Excerpt:
=====

- Genre: Reality television
- Starring: Robert Kulp; Mike Whiteside; Tay Whiteside; Grayson Goldsmith;
- Country of origin: United States
- Original language: English
- No. of seasons: 11
- No. of episodes: 143

Production
- Production locations: Pittsburgh, Pennsylvania, Roanoke, Virginia

Original release
- Release: November 8, 2012 – January 30, 2020

= Salvage Dawgs =

American reality television series

Salvage Dawgs is an American reality television series detailing the experiences of Mike Whiteside and Robert Kulp, co-owners of the architectural salvage store Black Dog Salvage, as they negotiate for bids on vintage architectural elements inside buildings that are planned to be demolished. First airing on November 8, 2012 to mild audience reception, the show ran for 11 seasons on the DIY Network and ended in January 2020, citing problems related to the COVID-19 pandemic.

=====

(Collection entries)

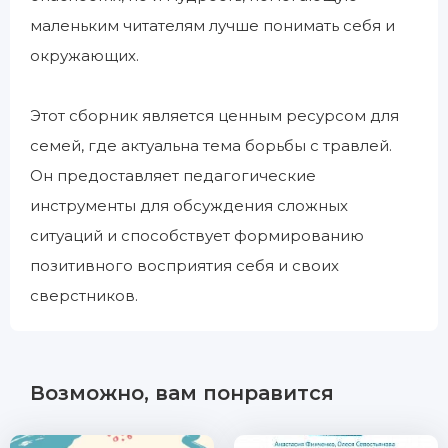
маленьким читателям лучше понимать себя и
окружающих.
Этот сборник является ценным ресурсом для
семей, где актуальна тема борьбы с травлей.
Он предоставляет педагогические
инструменты для обсуждения сложных
ситуаций и способствует формированию
позитивного восприятия себя и своих
сверстников.
Возможно, вам понравится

=====

Set of tasks:
A: Reproduce the stretch of the Salvage Dawgs article from "Original release" through "the COVID-19 pandemic.".
B: Continue the Salvage Dawgs article from the point where it stops.

Outputs for the tasks:
A:
Original release
- Release: November 8, 2012 – January 30, 2020

= Salvage Dawgs =

American reality television series

Salvage Dawgs is an American reality television series detailing the experiences of Mike Whiteside and Robert Kulp, co-owners of the architectural salvage store Black Dog Salvage, as they negotiate for bids on vintage architectural elements inside buildings that are planned to be demolished. First airing on November 8, 2012 to mild audience reception, the show ran for 11 seasons on the DIY Network and ended in January 2020, citing problems related to the COVID-19 pandemic.

B:
==Background==
The show is centered around employees of Black Dog Salvage a salvage company based out of Roanoke, Virginia that finds, acquires, and eventually sells valuable (yet abandoned or soon-to-be destroyed) pieces of construction salvage. According to Whiteside and Kulp, Black Dog Salvage was established when the pair found themselves in possession of a large vinyl sign, managing to sell it soon after coming across it. This sale led to the evolution from simple garage sales to the purchase of a company warehouse, where they now operate.

==Production==
In 2020, the series ceased production due to the coronavirus outbreak, in addition to the sale of DIY Network. and its transformation into Magnolia Network.